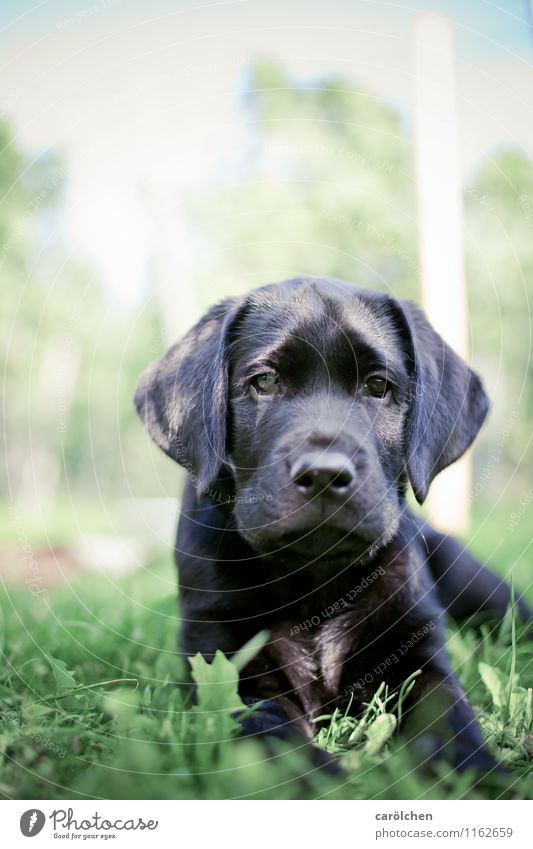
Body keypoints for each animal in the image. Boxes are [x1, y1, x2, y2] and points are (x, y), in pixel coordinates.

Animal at [136, 278, 528, 776]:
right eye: (264, 381)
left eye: (378, 386)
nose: (324, 473)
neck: (314, 583)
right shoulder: (224, 662)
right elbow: (272, 735)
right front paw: (323, 782)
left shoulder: (417, 651)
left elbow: (450, 719)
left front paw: (479, 777)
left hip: (483, 591)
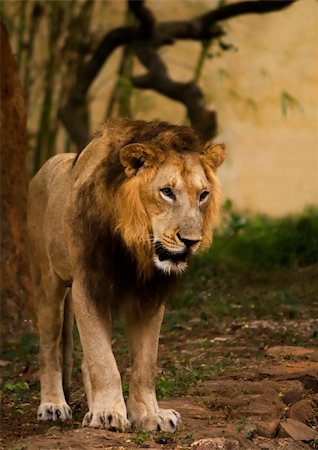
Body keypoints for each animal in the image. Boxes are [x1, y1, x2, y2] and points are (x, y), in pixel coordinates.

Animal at [28, 118, 226, 432]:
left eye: (203, 195)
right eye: (166, 192)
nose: (191, 241)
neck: (135, 243)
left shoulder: (150, 296)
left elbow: (144, 364)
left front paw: (149, 415)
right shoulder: (88, 285)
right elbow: (102, 360)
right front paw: (108, 414)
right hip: (48, 283)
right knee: (49, 348)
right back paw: (53, 405)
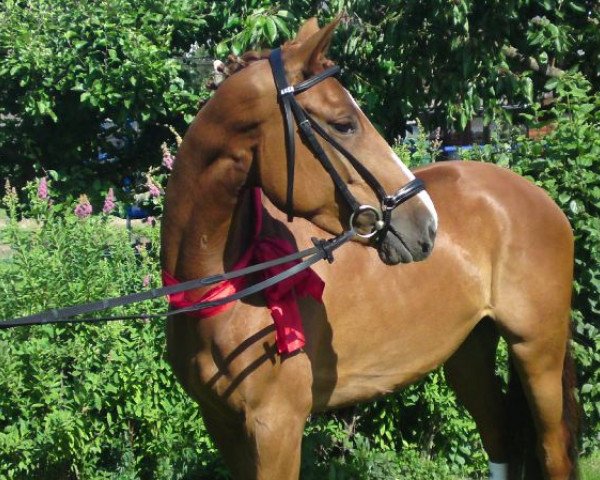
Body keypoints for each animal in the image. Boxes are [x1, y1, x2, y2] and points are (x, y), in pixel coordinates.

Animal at [158, 15, 576, 480]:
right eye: (344, 124)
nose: (426, 224)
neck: (226, 292)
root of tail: (540, 197)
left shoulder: (276, 428)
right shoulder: (224, 426)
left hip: (536, 350)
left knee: (551, 450)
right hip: (469, 353)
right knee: (499, 439)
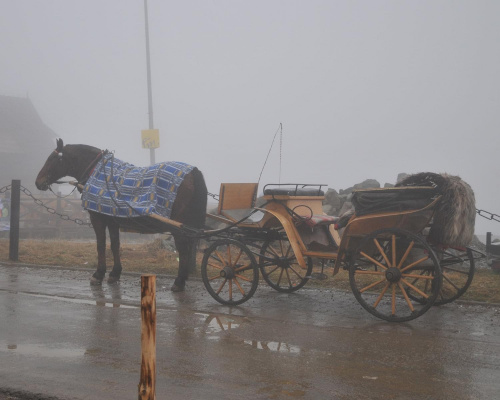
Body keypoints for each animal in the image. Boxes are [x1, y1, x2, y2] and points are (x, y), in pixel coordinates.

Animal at [35, 139, 207, 292]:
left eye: (52, 159)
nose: (38, 182)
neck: (97, 172)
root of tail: (193, 172)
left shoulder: (98, 219)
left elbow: (101, 245)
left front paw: (98, 274)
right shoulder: (112, 220)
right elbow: (115, 245)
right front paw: (114, 273)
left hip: (178, 227)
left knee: (183, 250)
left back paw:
================================
◆ **HOW TO COMPLETE THIS TASK**
Pictures are to be dropped; the lines from the start of the entries above through the line with "left hip: (483, 591)" are to be given again verbatim.

◆ **ANSWER TO THIS EXERCISE**
Body keypoints for each animal in the image. Boxes are [x1, y1, x2, y2] and points are (x, y), in pixel coordinates.

Animal at [136, 278, 528, 776]:
right eye: (264, 381)
left eye: (378, 386)
nose: (324, 473)
neck: (314, 583)
right shoulder: (224, 662)
right elbow: (272, 735)
right front paw: (323, 782)
left shoulder: (417, 651)
left elbow: (450, 719)
left front paw: (479, 777)
left hip: (483, 591)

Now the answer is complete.